Abstract

The author herein reports a new operative approach, the basal interhemispheric (BIH) approach, for anterior communicating artery aneurysms (ACo AN). This approach is a modification of the anterior interhemispheric (AIH) approach developed for lesions in and around the anterior third ventricle. The patient is fixed in the supine position and the head is dorsiflexed. A bicoronal skin incision is made behind the hairline and subperiosteal dissection of the skin flap is performed to the nasion and both upper portions of the orbits. The supraorbital nerves must be preserved in this procedure when the nerves penetrate the supraorbital foramina. A bifrontal craniotomy is performed as in the routine AIH approach and then an additional craniotomy is performed in the basal frontal and nasal bones. A small dural incision is made in the mid-basal portion of the right side. Microsurgical dissection of the interhemispheric fissure is performed directly toward the pre and suprachiasmatic areas near the folded portion of the arachnoid membrane, instead of the knee portion of the corpus callosum as in the AIH approach. Thus, the approach to the aneurysm can be performed using a shorter and more limited interhemispheric dissection than with the AIH approach.

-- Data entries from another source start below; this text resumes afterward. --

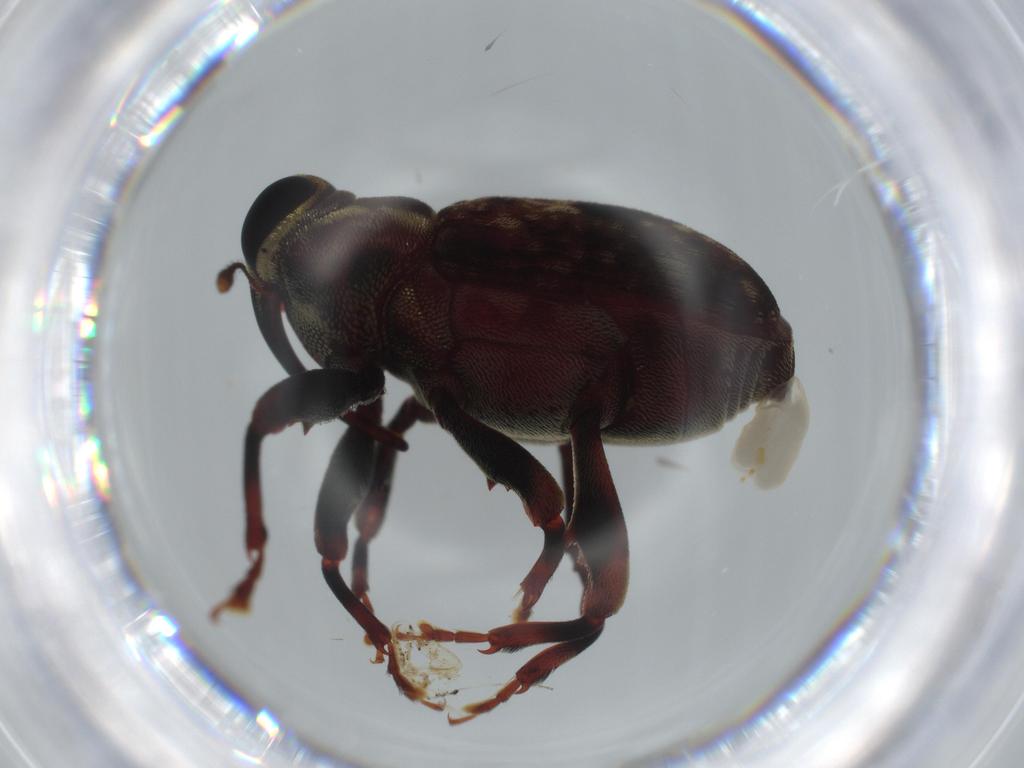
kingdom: Animalia
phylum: Arthropoda
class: Insecta
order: Coleoptera
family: Curculionidae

After the intradural procedure, the dura should be closed water tight, the additional bone flap is fixed, and then the area of the opened frontal sinus is completely covered with periosteum. The bifrontal bone flap is secured at four points and skin and galea are closed in the usual manner. The bifrontal bone flap is removed for external decompression if necessary. Fourteen cases of ACo AN (clear consciousness: 7 cases, drowsy state: 6 cases, semicoma: 1 case) have been operated on up to the present time, and all cases have recovered to a good condition. Furthermore, they don't show any cosmetic problem due to additional midline bone flap. It should be stressed that ACo AN can be approached with minimum brain retraction and dissection of the interhemispheric fissure using this BIH approach. This is a most important point in surgery for ACo AN in the acute stage.